Supreme Court Hands Gerrymandering a Win, 2026 Midterms Set to Be Least Competitive in a Generation

Supreme Court Hands Gerrymandering a Win, 2026 Midterms Set to Be Least Competitive in a Generation

The Supreme Court just cleared the way for a redistricting demolition derby, and the 2026 midterm House races will pay the price with historically low competition levels.

In a Wednesday ruling, the Court determined that partisan gerrymandering can shield voting maps from legal challenges even when they limit minority representation. Justice Samuel Alito wrote that the Voting Rights Act does not prevent states from drawing districts "based on nonracial factors, including to achieve partisan advantage."

The numbers tell the story of a rigged playing field. The Cook Political Report currently labels just 16 of 435 House races as true toss-ups. Compare that to the final 2024 ratings, which had 22 toss-ups, or 2022's 36. Meanwhile, seats leaning safely Democratic or Republican have grown. Unite America estimates that over 400 House seats are already decided before voters cast a ballot.

Dave Wasserman, Cook's senior editor, says the math of competitive advantage has fundamentally shifted. A single-party wave that flips 20 seats today would have gained 40 or 50 a generation ago. The impact ripples through campaign strategy: even massive public backlash struggles to dislodge entrenched incumbents.

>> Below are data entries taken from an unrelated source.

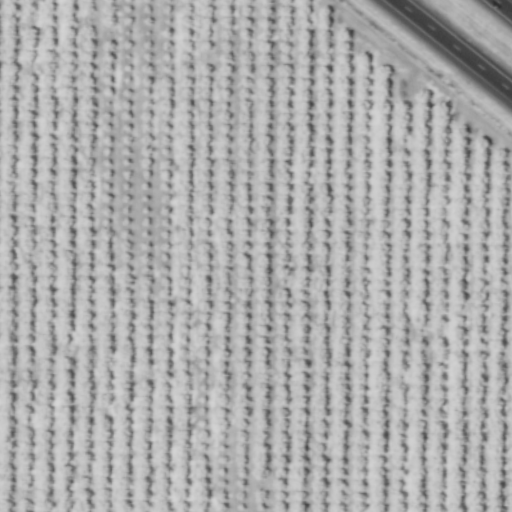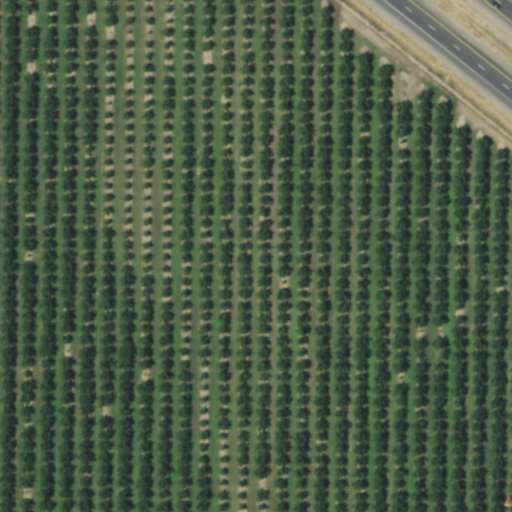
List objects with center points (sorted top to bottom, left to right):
road: (502, 8)
road: (451, 48)
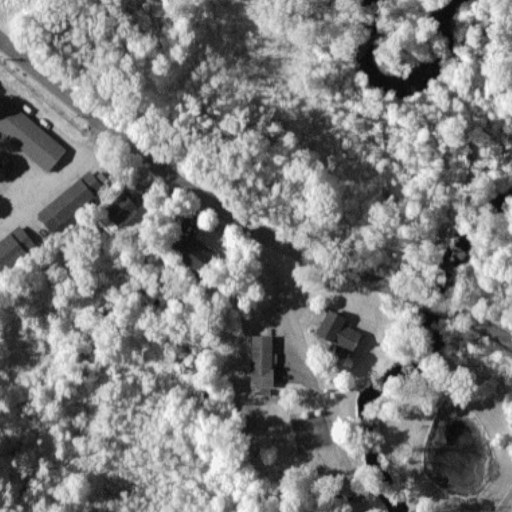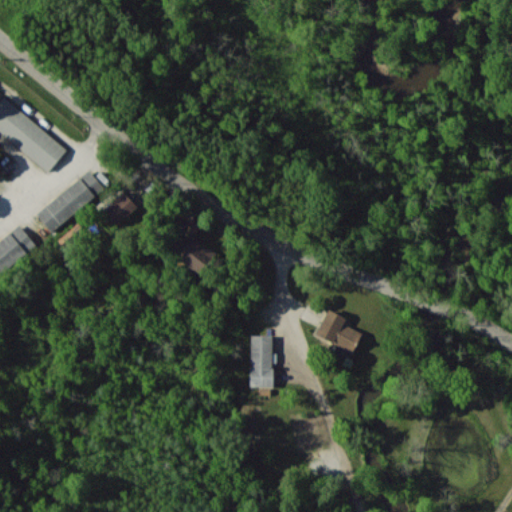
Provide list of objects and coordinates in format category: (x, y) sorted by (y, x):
building: (29, 134)
building: (70, 199)
building: (120, 208)
road: (240, 212)
building: (14, 246)
building: (192, 252)
building: (338, 330)
road: (302, 345)
building: (261, 360)
road: (505, 501)
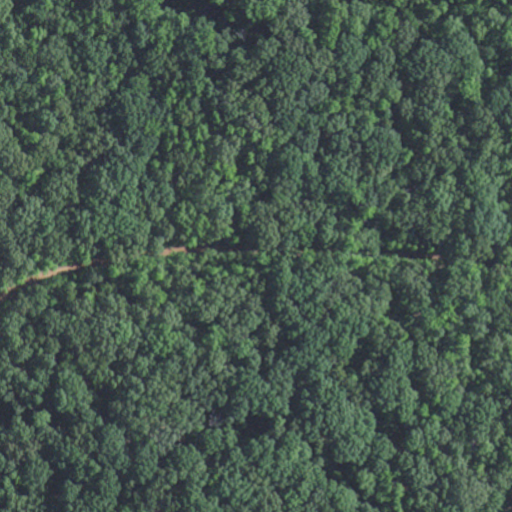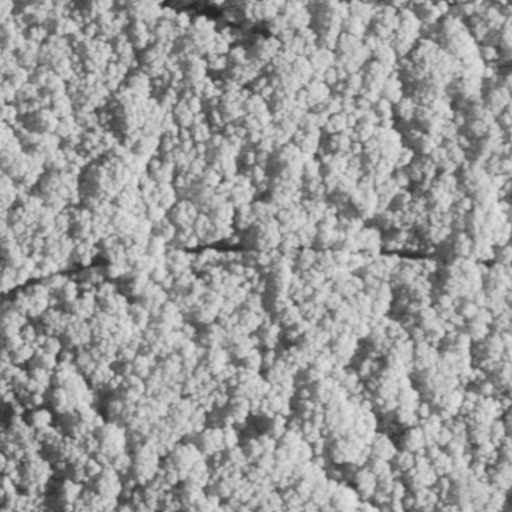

Nick Troiano, executive director of election reform group Unite America, framed the partisan arms race bluntly: "Both parties are fighting fire with fire when it comes to gerrymandering, and the natural outcome is that the whole place burns down." He calls the 2026 cycle "the least competitive elections of our lifetime."

The real consequence isn't November. It's the primary. When general election outcomes are baked in, candidates compete fiercely in party contests where turnout skews toward ideological purists and activist bases, not the broader electorate. Clark University political scientist Robert Boatright explains the trap: "Elections are just no longer really a barometer of how the public feels about politics."

Incumbents face pressure to perform for primary voters, sometimes adopting positions at odds with their districts' broader electorate. Well-funded interest groups capitalize on this dynamic, funneling money into safe-seat primaries to shape nominees who may lack genuine district-wide support.

The downstream effects compound. Voter participation drops in non-competitive races, and winning candidates feel less accountable to populations that never threatened their reelection. Kareem Crayton, vice president of the Brennan Center's Washington office, warns this "makes people less willing to feel accountable when they're elected, and it ultimately creates greater distance and a mismatch between the people who are elected and the electorate."

Reform groups are pushing alternatives: open primaries similar to systems in Washington, California, and Alaska that allow all voters to participate regardless of party affiliation. The National Conference of State Legislatures reports 17 states still operate closed or partially closed primary systems, giving party establishments outsized control over nominee selection.

Author James Rodriguez: "The Court just handed both parties a permission slip to carve out their dream districts, and the voters are left holding nothing but a rubber stamp."